AASIF MANDVI by Rob Kelly

The years after 9/11, I could have sworn there was a clicking noise whenever I used the landline at my parent’s place. It could have been a bad phone, or it could have been due to the, as Saheli said, “crappy connectivity that year.” I would half-jokingly have side bar conversations with the so-called secret eavesdroppers, letting them know “I know you are listening!” or my thoughts on Dick Cheney.
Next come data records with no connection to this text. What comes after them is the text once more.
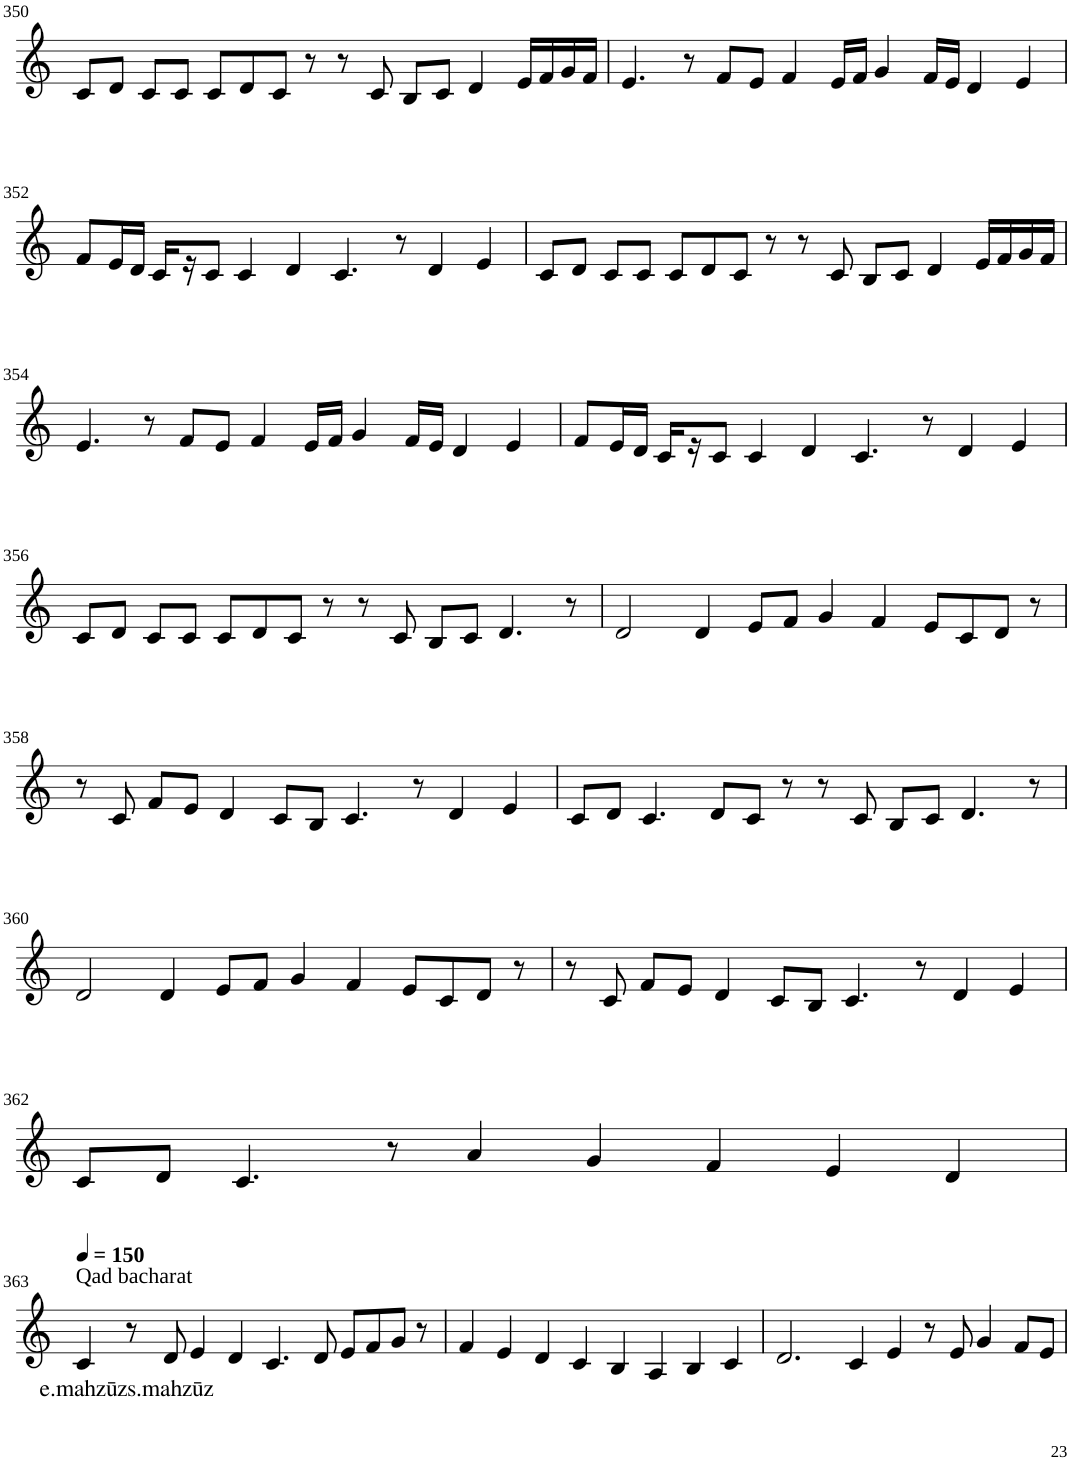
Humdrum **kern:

**kern	**text
*part1	*part1
*staff1	*staff1
*I"Violin	*
!!LO:PB:g=z
*clefG2	*
*k[]	*
*M8/4	*
=350	=350
8c/L	.
8d/J	.
8c/L	.
8c/J	.
8c/L	.
8d/	.
8c/J	.
8r	.
8r	.
8c/	.
8B/L	.
8c/J	.
4d/	.
16e/LL	.
16f/	.
16g/	.
16f/JJ	.
=351	=351
4.e/	.
8r	.
8f/L	.
8e/J	.
4f/	.
16e/LL	.
16f/JJ	.
4g/	.
16f/LL	.
16e/JJ	.
4d/	.
4e/	.
!!LO:LB:g=z
=352	=352
8f/L	.
16e/L	.
16d/JJ	.
16c/LL	.
16r	.
8c/J	.
4c/	.
4d/	.
4.c/	.
8r	.
4d/	.
4e/	.
=353	=353
8c/L	.
8d/J	.
8c/L	.
8c/J	.
8c/L	.
8d/	.
8c/J	.
8r	.
8r	.
8c/	.
8B/L	.
8c/J	.
4d/	.
16e/LL	.
16f/	.
16g/	.
16f/JJ	.
!!LO:LB:g=z
=354	=354
4.e/	.
8r	.
8f/L	.
8e/J	.
4f/	.
16e/LL	.
16f/JJ	.
4g/	.
16f/LL	.
16e/JJ	.
4d/	.
4e/	.
=355	=355
8f/L	.
16e/L	.
16d/JJ	.
16c/LL	.
16r	.
8c/J	.
4c/	.
4d/	.
4.c/	.
8r	.
4d/	.
4e/	.
!!LO:LB:g=z
=356	=356
8c/L	.
8d/J	.
8c/L	.
8c/J	.
8c/L	.
8d/	.
8c/J	.
8r	.
8r	.
8c/	.
8B/L	.
8c/J	.
4.d/	.
8r	.
=357	=357
2d/	.
4d/	.
8e/L	.
8f/J	.
4g/	.
4f/	.
8e/L	.
8c/	.
8d/J	.
8r	.
!!LO:LB:g=z
=358	=358
8r	.
8c/	.
8f/L	.
8e/J	.
4d/	.
8c/L	.
8B/J	.
4.c/	.
8r	.
4d/	.
4e/	.
=359	=359
8c/L	.
8d/J	.
4.c/	.
8d/L	.
8c/J	.
8r	.
8r	.
8c/	.
8B/L	.
8c/J	.
4.d/	.
8r	.
!!LO:LB:g=z
=360	=360
2d/	.
4d/	.
8e/L	.
8f/J	.
4g/	.
4f/	.
8e/L	.
8c/	.
8d/J	.
8r	.
=361	=361
8r	.
8c/	.
8f/L	.
8e/J	.
4d/	.
8c/L	.
8B/J	.
4.c/	.
8r	.
4d/	.
4e/	.
!!LO:LB:g=z
=362	=362
8c/L	.
8d/J	.
4.c/	.
8r	.
4a/	.
4g/	.
4f/	.
4e/	.
4d/	.
!!LO:LB:g=z
=363	=363
*MM150	*
!LO:TX:a:t=Qad bacharat	!
!	!LO:LY:b
4c/	e.mahzūz
8r	.
!	!LO:LY:b
8d/	s.mahzūz
4e/	.
4d/	.
4.c/	.
8d/	.
8e/L	.
8f/	.
8g/J	.
8r	.
=364	=364
4f/	.
4e/	.
4d/	.
4c/	.
4B/	.
4A/	.
4B/	.
4c/	.
=365	=365
2.d/	.
4c/	.
4e/	.
8r	.
8e/	.
4g/	.
8f/L	.
8e/J	.
=	=
*-	*-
I was reminded of this as I was reading Aasif Mandvi’s Op-Ed over at Bloomberg just now (h/t Ludovic):

When U.S. troops marched into Iraq in 2003, I, like many Americans, was outraged at what I considered a senseless and unjustified military action. As I spoke to my mother about it on the phone, I noticed that the angrier I got, the more uncomfortable she became.

 

At first I thought perhaps she disagreed with me, that her awkward silences on the other end of the line resulted from her biting her tongue. Had she, like many of her fellow Americans, bought into the claim that Saddam Hussein and Osama bin Laden were simply opposite sides of the same al-Qaeda nickel?

 

When I pressed her on this, she quietly replied, “Perhaps we should not discuss this over the phone.”

 

What do you mean? I said. Why on earth not?

 

Because, she answered, “You never know who is listening to us.” [bloomberg]

 

Read the rest here. Were we out of the realms of normal to think that our phone lines could be wiretapped? I don’t think so. It was THE Muslim Witch Hunt of 2001 – the antiquated version of our modern day Islamophobia. With Homeland Security agents knocking at our door and unmarked white vans parked in front of our house, it was very realistic to think that our line could be wiretapped. Ten years later, it still seems very realistic and in fact it feels that progress has not been made but rather undone. As Mandvi states, “That moment when the world came together and shared a grief that transcended faith, nationality and politics is undone….What I hope for in the next 10 years is a War against Fear.”